### But du travail
Recopiez mot pour mot, du début à la fin, le texte sur l'éthique de l'intelligence artificielle.

### Texte source
***

Invité dans le cadre de l’école d’automne de l’Institut thématique interdisciplinaire Littératures, éthique et arts (Iti Lethica) consacrée aux enjeux éthiques et esthétiques de l’Intelligence artificielle (IA), Martin Gibert, chercheur au Centre de recherche en éthique et à l’Institut de valorisation des données (IVADO) de l’Université de Montréal, ouvre l’évènement avec une conférence sur l'hypothèse des robots vertueux.

Formé en philosophie et en psychologie morale, Martin Gibert prend un poste en éthique de l’IA en 2017. L’éthique appliquée à l’IA c’est répondre à la question : quelle est la bonne chose à faire avec un système d’IA ? Avec les systèmes basés sur l’apprentissage automatique, tout l’enjeu est de débiaiser les algorithmes pour ne pas retrouver les problématiques du monde qui nous entoure, racisme, sexisme… dans les machines. Nous avons des théories morales, la question pour l’éthique de l’IA est d’essayer de les transposer en code informatique.

***

### Lignes de données
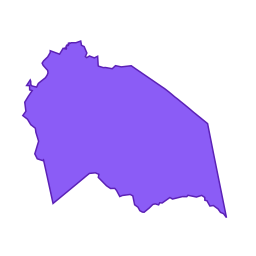 outline of Harris, Texas, United States of America, rotated 185°
{"feature_id": "52423323B68186618035588", "entity_name": "Harris", "entity_type": "district", "adm_level": 2, "iso_a3": "USA", "parent_name": "United States of America", "parent_adm1": "Texas", "projection": "natural_earth1", "projection_center": [-95.269, 29.834], "detail": "fine", "context": "isolated", "style": "filled", "palette": "violet", "viewbox_px": 256, "rotation_deg": 185, "n_neighbors": 0, "source": "geoboundaries", "source_scale": "gbopen_adm2", "svg_char_len": 2065}
<svg xmlns="http://www.w3.org/2000/svg" viewBox="0 0 256 256"><g transform="rotate(185 128 128)"><path d="M53.8,65.2L48.7,67.3L45.5,65.5L45.1,62.7L43.0,62.4L39.6,57.4L36.2,58.2L31.2,55.2L28.5,52.0L25.4,51.0L22.1,47.3L40.5,109.7L49.1,139.3L51.9,141.2L64.2,149.5L68.4,152.5L76.9,158.3L77.1,158.4L80.4,160.7L84.2,163.1L90.3,167.4L95.1,170.5L95.3,170.6L98.2,172.2L100.5,173.5L125.7,187.7L130.2,190.3L140.0,188.3L145.9,189.0L148.9,185.7L155.7,186.3L157.9,186.0L162.9,187.1L163.2,187.9L164.5,196.8L167.7,194.9L172.1,196.2L172.6,196.4L175.2,194.5L176.7,195.4L175.5,199.1L178.8,205.3L181.5,206.3L182.7,210.5L187.3,208.4L192.1,208.0L192.4,207.8L192.6,207.5L192.8,207.4L193.0,207.3L193.4,207.4L193.6,207.6L193.9,207.6L194.2,207.5L194.5,207.4L194.8,207.2L194.7,206.9L194.6,206.5L194.3,206.1L194.3,205.9L194.4,205.7L194.8,205.6L194.9,205.4L194.8,205.0L194.9,204.9L195.2,204.7L195.4,204.9L195.6,205.1L195.7,205.5L195.8,205.5L196.0,205.4L196.1,204.9L196.3,204.8L196.6,204.4L196.8,203.8L196.8,203.5L196.5,203.1L196.5,202.8L196.5,202.4L196.2,202.0L196.2,201.7L196.3,201.4L196.6,201.2L197.2,201.7L197.3,201.8L197.4,202.2L197.6,202.3L197.9,202.2L198.2,201.9L198.3,201.5L198.4,201.4L198.9,201.7L199.1,201.6L199.6,201.7L202.6,195.6L212.2,198.2L212.0,196.6L212.4,195.6L214.2,191.8L217.9,187.6L219.2,185.1L218.0,183.0L213.0,178.3L212.5,175.8L213.3,173.2L213.5,173.0L214.6,170.9L219.7,166.1L221.2,164.6L222.6,160.8L227.3,161.5L228.6,162.7L229.0,166.1L229.6,167.3L232.7,161.5L229.8,161.6L229.3,157.4L226.7,156.9L230.1,150.8L233.1,144.7L231.2,135.8L233.9,131.2L228.9,128.0L225.1,122.8L220.3,119.7L219.4,115.7L215.9,107.0L218.6,94.1L215.7,89.4L210.2,88.1L209.4,88.9L204.2,72.4L196.1,46.3L176.2,65.9L165.3,76.7L162.5,79.4L156.6,80.5L153.0,79.3L153.3,76.2L144.4,68.6L140.1,66.2L135.9,66.7L134.0,64.8L130.2,59.0L127.7,60.3L120.0,62.0L117.3,60.8L114.7,52.1L111.2,50.0L109.0,46.7L106.4,45.5L104.6,45.5L99.9,50.1L96.6,54.0L95.4,54.4L94.4,54.8L90.8,54.1L89.9,56.3L87.4,56.3L80.2,62.4L77.5,61.1L67.8,64.4L63.5,64.7L62.4,66.2L53.8,65.2Z" fill="#8b5cf6" stroke="#5b21b6" stroke-width="1.5"/></g></svg>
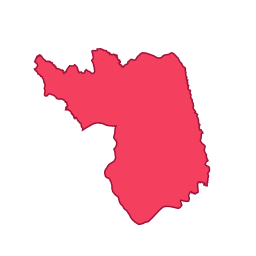 Logroño, Morona Santiago, Ecuador, rotated 343°
{"feature_id": "8360857B64842407463110", "entity_name": "Logroño", "entity_type": "district", "adm_level": 2, "iso_a3": "ECU", "parent_name": "Ecuador", "parent_adm1": "Morona Santiago", "projection": "robinson", "projection_center": [-78.085, -2.764], "detail": "fine", "context": "isolated", "style": "filled", "palette": "rose", "viewbox_px": 256, "rotation_deg": 343, "n_neighbors": 0, "source": "geoboundaries", "source_scale": "gbopen_adm2", "svg_char_len": 5717}
<svg xmlns="http://www.w3.org/2000/svg" viewBox="0 0 256 256"><g transform="rotate(343 128 128)"><path d="M147.1,64.9L147.0,65.7L146.1,66.6L144.1,66.6L141.8,67.8L141.3,68.4L141.0,68.4L140.8,67.6L140.1,67.4L140.2,66.8L139.9,66.6L139.9,66.1L139.6,66.1L139.5,65.2L138.6,64.9L138.6,64.1L138.2,63.8L139.8,62.9L139.9,62.6L139.6,62.4L139.9,62.1L139.1,61.6L138.9,60.8L139.6,60.6L138.3,59.3L138.3,58.1L138.5,57.5L138.4,57.2L138.1,57.1L138.6,55.8L138.1,55.9L137.6,55.5L138.0,54.7L137.6,54.6L137.2,55.0L136.7,54.9L136.5,54.5L136.6,53.8L135.5,53.1L133.9,53.3L133.0,52.3L132.3,52.4L132.1,51.7L132.5,51.2L131.9,50.8L131.9,50.3L131.5,49.9L130.7,50.0L130.4,49.7L129.9,47.7L128.2,46.9L127.3,46.7L127.1,46.4L127.0,45.8L125.1,44.3L124.3,44.0L122.3,43.8L121.7,43.4L121.0,44.7L119.2,44.5L117.1,43.7L116.3,43.7L116.1,44.0L115.8,44.7L115.9,46.6L115.6,49.5L115.1,51.2L114.6,52.0L113.3,52.4L113.0,53.0L113.7,56.2L113.4,58.6L113.4,60.7L113.0,62.1L112.9,63.2L112.6,64.2L111.9,65.1L110.4,65.6L109.8,65.4L108.9,64.7L107.6,62.6L106.5,62.1L105.1,60.0L104.0,60.5L103.3,61.1L103.3,61.5L102.3,62.5L101.4,62.6L100.1,61.8L99.7,60.8L98.3,60.6L97.9,60.9L97.5,60.6L97.4,59.9L97.1,59.7L97.3,59.1L97.0,58.4L97.2,57.0L97.0,56.3L97.2,55.1L96.3,54.0L96.4,53.3L96.2,52.8L95.4,51.9L94.5,52.5L93.2,52.7L90.4,51.4L86.1,54.7L85.4,56.3L84.9,55.9L83.9,56.0L82.7,57.2L82.3,55.1L82.8,54.2L82.3,54.1L82.0,53.4L81.6,53.6L80.9,53.2L80.7,52.7L79.5,51.5L78.1,50.7L77.5,50.2L76.8,50.1L76.9,48.5L76.1,47.9L76.3,47.3L76.0,46.8L76.1,46.4L74.9,45.6L74.7,44.7L74.2,43.8L74.6,43.5L74.5,43.3L73.6,43.1L73.1,42.3L73.2,42.0L72.7,41.5L72.3,41.9L71.0,40.7L70.0,40.9L69.2,40.1L68.7,40.0L68.7,39.3L67.5,37.6L66.4,35.3L66.4,34.2L65.9,33.5L65.3,33.4L65.1,32.7L64.7,32.8L64.9,32.3L64.3,32.3L63.2,33.0L62.4,32.7L62.0,33.0L62.0,33.6L61.5,33.4L60.4,35.0L59.7,35.3L59.2,36.5L58.1,37.2L59.9,40.4L59.9,41.7L59.0,42.9L57.5,44.0L55.8,44.2L56.2,45.6L56.5,46.3L57.0,46.5L57.6,48.1L57.8,50.0L59.7,52.2L59.6,53.1L60.3,53.3L60.7,53.8L61.1,56.1L61.4,56.7L61.0,59.8L61.3,60.5L61.2,61.6L61.5,62.5L59.5,65.7L59.7,67.9L58.1,71.1L57.8,72.1L58.0,72.7L58.5,73.2L59.5,73.6L60.4,73.4L61.3,72.7L62.1,72.5L62.8,72.4L63.8,72.8L64.3,73.5L66.0,74.5L67.3,76.0L68.4,77.9L68.2,78.6L68.4,78.9L70.4,80.2L73.4,80.9L75.3,83.2L75.7,84.0L75.7,85.0L76.8,85.4L76.5,87.6L77.0,88.8L76.9,89.2L74.8,90.0L74.4,90.5L74.4,91.0L75.1,91.0L75.3,91.3L74.9,91.8L73.9,91.9L73.6,92.3L76.5,93.2L76.5,93.6L77.2,94.3L78.2,96.1L78.3,96.7L78.2,97.5L78.5,97.6L78.5,98.0L79.0,98.5L78.7,98.9L79.0,99.5L79.4,99.7L79.5,100.0L79.5,101.5L79.3,102.1L79.8,103.4L80.0,103.6L80.7,102.7L81.3,103.2L81.6,103.0L82.0,103.7L82.1,106.2L83.1,107.6L83.2,108.8L84.2,109.7L84.4,110.3L84.1,111.2L83.9,113.2L84.7,114.9L83.9,116.8L87.2,115.8L94.3,114.2L96.6,113.8L99.6,113.9L102.5,115.0L105.1,116.3L107.9,118.8L110.4,120.2L115.4,122.2L117.1,122.5L115.6,124.7L113.6,129.6L111.8,132.4L111.6,133.4L111.8,134.5L112.7,136.5L113.0,138.7L112.3,140.5L111.8,141.0L111.5,141.7L110.2,143.0L108.4,144.0L108.5,147.0L107.6,152.2L106.8,154.0L104.9,155.7L99.5,157.2L97.8,158.3L95.7,160.3L94.7,160.9L93.5,162.2L92.8,163.4L92.4,165.7L92.4,167.8L93.3,169.3L94.7,170.3L95.5,171.5L95.7,173.6L96.0,174.5L95.8,178.7L95.0,181.0L94.9,184.5L96.2,188.0L98.5,191.1L98.3,196.0L98.7,198.3L100.3,201.4L100.6,203.6L101.0,204.5L102.5,206.5L104.4,212.8L104.2,213.6L105.5,217.2L107.3,220.1L109.9,223.1L110.7,223.5L114.7,223.7L116.9,223.1L119.3,223.5L120.3,223.3L125.3,220.8L133.0,216.3L137.9,214.0L139.1,213.8L141.6,214.1L143.7,214.8L146.3,215.9L151.8,219.1L153.1,219.6L154.6,219.2L156.9,217.6L156.9,212.7L158.5,212.8L159.5,213.9L160.9,214.4L162.1,215.2L164.5,215.7L165.7,214.0L166.2,212.6L166.0,211.2L166.1,210.6L166.8,209.2L167.8,208.6L168.2,207.7L169.7,207.3L170.0,207.7L170.1,208.7L170.6,208.8L171.2,208.7L171.4,209.8L171.8,209.9L172.3,209.8L172.5,210.4L173.2,210.7L173.6,210.2L174.2,210.3L174.5,210.0L175.1,210.2L176.1,210.0L176.7,208.8L176.7,207.8L177.2,206.2L177.3,204.7L178.0,203.2L177.9,201.9L178.7,201.4L178.8,200.8L179.5,200.1L180.0,200.2L181.0,201.4L181.7,200.9L183.0,201.5L183.6,202.4L185.2,203.0L185.3,203.4L184.2,204.1L184.0,204.6L184.9,204.8L185.1,205.6L186.8,206.4L187.7,203.4L188.4,203.2L188.4,202.2L188.6,201.8L189.2,201.3L189.6,199.5L190.8,197.9L191.0,196.8L191.0,194.6L192.9,193.3L193.7,191.9L194.2,189.6L194.1,189.0L193.5,188.2L192.3,187.3L191.3,185.9L191.2,185.4L192.8,183.3L193.6,182.8L194.3,183.0L194.9,182.7L194.9,181.7L194.4,180.4L194.7,179.2L194.3,178.4L195.1,176.9L195.2,176.3L194.6,175.2L194.3,171.7L196.3,168.3L196.4,167.7L195.5,166.0L194.3,164.4L193.4,161.1L194.5,159.8L195.7,157.3L196.0,155.9L196.5,155.1L196.8,154.9L198.0,154.8L198.2,154.1L197.5,152.5L197.4,151.2L196.1,150.9L195.9,150.5L196.4,148.6L196.2,147.2L196.3,146.9L197.2,146.7L197.7,145.8L197.5,145.3L196.8,144.6L197.7,141.0L197.7,138.5L197.3,137.9L197.3,136.7L197.5,136.3L198.3,135.8L198.4,135.4L197.5,133.9L196.2,133.1L196.3,132.8L197.3,132.2L196.8,130.2L196.2,129.0L196.1,127.5L197.1,126.2L197.5,123.0L197.1,121.7L197.6,119.8L197.3,118.5L196.7,117.5L197.8,115.0L197.9,113.9L197.3,112.9L198.7,110.5L198.6,110.2L197.9,110.0L197.5,109.4L196.8,107.8L197.9,106.2L197.7,105.1L198.3,105.0L197.8,103.9L197.9,102.5L198.3,102.4L198.3,101.6L198.0,100.6L198.9,100.1L199.1,99.6L198.2,99.0L198.1,98.8L198.6,97.6L198.5,96.9L199.1,96.7L198.8,95.3L198.8,93.5L199.6,91.9L199.4,91.2L199.7,90.2L199.6,89.4L199.9,89.2L200.2,88.0L200.2,87.1L199.3,86.0L198.3,84.4L198.2,82.3L197.8,81.3L197.0,80.1L196.3,75.9L193.9,71.1L192.6,69.4L191.8,68.9L191.1,68.8L188.6,69.5L183.9,68.9L182.1,69.5L180.4,70.5L178.2,70.2L177.4,70.0L175.5,68.5L173.5,66.3L167.0,61.6L163.9,60.3L161.9,60.6L157.7,62.8L155.1,65.0L154.4,65.1L153.0,64.5L151.8,63.5L151.2,63.3L150.4,63.4L148.7,64.3L147.1,64.9Z" fill="#f43f5e" stroke="#9f1239" stroke-width="1.5"/></g></svg>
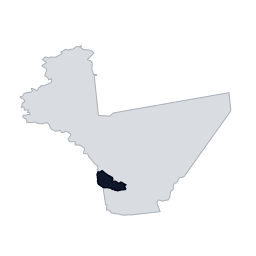 Ansongo, Gao, Mali (highlighted), rotated 84°
{"feature_id": "8926073B56917716124995", "entity_name": "Ansongo", "entity_type": "district", "adm_level": 2, "iso_a3": "MLI", "parent_name": "Mali", "parent_adm1": "Gao", "projection": "equal_earth", "projection_center": [1.009, 15.923], "detail": "fine", "context": "in_parent", "style": "filled", "palette": "ink", "viewbox_px": 256, "rotation_deg": 84, "n_neighbors": 0, "source": "geoboundaries", "source_scale": "gbopen_adm2", "svg_char_len": 5299}
<svg xmlns="http://www.w3.org/2000/svg" viewBox="0 0 256 256"><g transform="rotate(84 128 128)"><path d="M50.0,199.9L50.0,198.8L49.4,198.1L49.3,197.7L49.8,194.6L49.8,193.8L50.1,192.3L49.6,191.6L49.5,191.0L48.5,189.0L48.1,187.3L47.6,186.2L46.3,185.8L45.8,186.8L45.5,186.9L45.0,186.3L44.9,185.7L44.9,185.1L43.3,182.4L43.4,181.0L44.0,180.2L44.3,179.0L43.7,177.6L43.8,176.2L43.8,174.3L42.8,172.7L42.2,171.9L41.7,170.7L42.1,168.1L41.2,165.8L43.0,166.7L43.9,165.8L44.8,164.7L45.6,163.1L45.9,161.2L46.1,159.6L46.9,157.1L47.8,155.8L49.6,154.1L50.1,154.2L53.1,158.0L54.7,159.9L55.3,160.9L55.9,161.0L56.8,159.1L57.7,157.5L58.0,157.1L61.0,156.9L62.6,157.2L64.0,157.7L66.0,157.8L71.2,156.6L71.3,155.8L71.2,155.0L71.4,154.3L71.9,153.6L72.2,153.5L72.4,155.6L72.8,156.0L74.0,156.1L112.5,156.1L114.2,145.0L111.5,140.9L103.4,23.9L121.5,23.9L124.6,26.5L182.4,77.5L182.7,79.2L182.7,81.5L183.1,82.2L183.9,82.9L187.3,85.1L187.5,85.5L187.6,86.5L188.0,87.6L188.7,88.2L189.6,88.7L190.6,89.1L193.6,89.4L194.2,89.9L195.5,92.0L196.2,92.4L200.3,93.5L201.6,94.0L203.1,94.9L203.8,95.8L203.8,99.0L204.4,101.1L204.4,101.6L203.7,102.4L203.6,103.1L202.9,104.7L203.0,105.4L204.4,106.6L205.1,107.0L205.9,107.0L214.5,104.8L214.8,134.9L214.5,135.4L214.3,140.8L213.7,143.9L212.6,146.2L211.9,149.7L211.4,150.4L211.1,152.4L210.5,153.6L209.4,154.0L207.4,156.3L207.3,158.0L202.6,157.0L202.3,157.1L202.1,157.3L202.0,158.3L190.0,158.8L184.1,159.2L180.4,163.3L178.0,163.7L175.0,163.4L173.4,163.4L172.8,163.6L172.7,164.3L167.9,162.2L166.2,162.9L165.9,162.7L165.6,162.2L164.8,162.0L163.4,162.1L162.4,162.4L159.4,165.6L157.7,166.5L154.7,168.4L152.6,170.0L151.8,170.4L150.6,170.4L149.6,170.8L148.7,174.5L148.1,174.9L144.5,173.4L143.8,173.6L143.2,174.0L141.1,176.2L140.1,177.9L139.5,180.3L139.6,181.8L139.3,182.2L138.3,182.4L136.7,181.9L136.1,182.1L135.9,183.2L135.9,185.7L135.5,187.4L134.5,188.0L133.7,188.6L133.1,188.8L132.6,188.7L129.7,186.1L128.7,185.7L127.6,186.0L126.6,187.1L124.7,189.7L124.9,190.7L125.4,191.8L125.7,193.1L125.7,194.4L123.0,196.1L123.6,197.4L123.5,200.9L122.3,202.4L121.8,203.5L120.6,204.6L119.6,205.2L116.3,206.1L115.0,207.2L114.4,208.1L114.2,209.1L114.3,210.2L115.0,212.5L114.7,214.5L114.2,217.0L113.7,218.1L112.2,219.3L112.4,220.9L112.5,223.2L112.2,226.1L111.7,228.1L111.4,227.9L109.9,228.0L108.3,228.6L107.8,229.1L107.7,229.8L106.3,231.4L105.4,231.3L104.6,230.9L104.1,230.4L104.1,230.2L104.6,228.9L104.7,228.5L104.2,226.2L104.3,225.7L104.1,223.9L102.2,224.6L102.1,224.9L102.4,226.0L102.2,226.2L101.6,226.2L100.7,225.8L99.8,224.8L99.5,225.1L99.4,225.9L99.4,226.9L99.6,228.6L99.3,229.2L97.8,229.1L96.6,229.3L96.3,229.9L96.1,230.6L96.4,231.3L96.4,231.7L95.9,232.1L95.6,232.1L94.9,231.3L92.2,230.5L92.0,229.3L91.7,229.3L90.8,227.9L90.4,227.9L90.1,228.2L89.1,228.1L88.1,229.3L87.4,230.8L86.7,231.5L85.5,231.9L85.7,230.9L85.4,229.6L83.0,227.9L82.7,227.2L82.1,223.5L82.1,222.4L82.3,221.4L82.2,220.6L82.0,220.0L81.3,219.5L80.5,219.2L79.6,220.0L79.1,220.1L78.7,220.0L78.5,219.8L78.5,219.4L79.6,217.4L80.1,216.5L81.1,215.6L81.4,215.1L81.4,214.7L81.3,214.4L80.6,214.0L79.6,213.1L79.1,213.0L78.6,212.6L78.1,211.1L77.9,210.8L77.4,210.7L77.0,210.3L77.0,206.8L76.1,204.1L75.2,200.7L74.8,199.9L74.0,199.3L73.0,198.8L72.1,198.7L71.0,199.0L71.1,199.4L71.6,200.4L71.7,201.0L71.6,201.6L71.4,202.0L70.0,202.4L68.2,203.6L67.6,205.1L67.2,205.2L66.5,205.1L61.7,202.6L59.7,203.7L58.3,205.8L58.0,206.5L57.4,207.1L57.0,207.1L56.7,206.7L55.3,203.5L54.7,202.7L54.0,202.7L53.3,203.2L52.6,204.3L51.8,205.3L51.2,205.6L50.8,205.4L48.8,203.3L48.7,202.8L49.6,200.3L50.0,199.9Z" fill="#d9dde1" stroke="#a8b0b8" stroke-width="1"/><path d="M184.3,136.2L181.3,140.3L181.1,140.9L182.0,142.4L182.1,142.9L181.9,143.3L179.9,145.6L179.6,146.2L179.6,147.1L179.7,149.3L179.4,149.4L178.1,148.7L177.0,148.5L175.6,148.8L173.9,151.3L173.7,151.3L173.6,151.6L173.7,151.8L173.6,152.1L173.3,152.3L173.1,152.5L170.0,156.1L168.0,157.8L167.9,158.8L168.7,160.0L168.9,160.9L168.5,162.3L168.8,162.5L169.1,162.6L169.3,162.7L169.5,162.8L169.9,163.0L170.1,163.0L170.3,163.2L170.7,163.3L170.9,163.4L170.9,163.5L171.1,163.5L171.4,163.5L171.7,163.5L172.0,163.5L172.1,163.4L172.3,163.4L172.5,163.3L172.8,163.2L173.0,163.2L173.3,163.3L173.7,163.4L173.9,163.5L174.1,163.5L174.3,163.6L174.5,163.6L174.8,163.6L175.6,163.3L175.9,163.2L176.0,163.2L176.4,163.3L176.5,163.3L176.7,163.5L176.8,163.6L177.1,163.7L177.4,163.8L177.6,163.9L177.8,163.9L178.0,163.8L178.2,163.7L178.3,163.7L178.5,163.7L178.8,163.6L179.2,163.6L179.4,163.6L179.6,163.6L179.9,163.5L180.2,163.5L180.3,163.5L180.5,163.4L180.8,163.2L181.0,163.0L181.3,162.6L181.6,162.3L181.9,161.9L182.3,161.5L182.6,161.2L182.9,160.8L183.2,160.4L183.5,160.1L183.8,159.7L184.1,159.3L184.2,159.2L184.7,158.3L185.1,154.7L185.9,151.8L185.7,151.7L185.8,151.6L185.9,151.4L185.9,151.2L186.0,151.2L186.3,151.0L186.3,150.9L186.5,150.8L186.6,150.7L186.8,150.4L187.0,150.2L187.3,150.1L187.3,149.9L187.2,149.8L187.3,149.7L187.2,149.6L187.3,149.5L187.4,149.2L187.5,148.9L187.5,148.7L187.7,148.4L187.8,148.1L188.0,148.0L188.1,147.9L188.2,147.7L188.3,147.7L188.5,147.6L188.6,147.3L188.6,147.2L188.6,146.9L188.6,146.7L188.7,146.3L188.8,146.2L188.9,145.8L189.0,145.7L189.0,145.4L189.0,145.2L189.0,144.9L189.0,144.7L189.3,144.6L188.8,141.0L188.9,137.5L188.5,136.9L188.0,136.7L185.5,137.6L184.3,136.2Z" fill="#0f172a" stroke="#020617" stroke-width="1.5"/></g></svg>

***

### Réponse écrite
Invité dans le cadre de l’école d’automne de l’Institut thématique interdisciplinaire Littératures, éthique et arts (Iti Lethica) consacrée aux enjeux éthiques et esthétiques de l’Intelligence artificielle (IA), Martin Gibert, chercheur au Centre de recherche en éthique et à l’Institut de valorisation des données (IVADO) de l’Université de Montréal, ouvre l’évènement avec une conférence sur l'hypothèse des robots vertueux.

Formé en philosophie et en psychologie morale, Martin Gibert prend un poste en éthique de l’IA en 2017. L’éthique appliquée à l’IA c’est répondre à la question : quelle est la bonne chose à faire avec un système d’IA ? Avec les systèmes basés sur l’apprentissage automatique, tout l’enjeu est de débiaiser les algorithmes pour ne pas retrouver les problématiques du monde qui nous entoure, racisme, sexisme… dans les machines. Nous avons des théories morales, la question pour l’éthique de l’IA est d’essayer de les transposer en code informatique.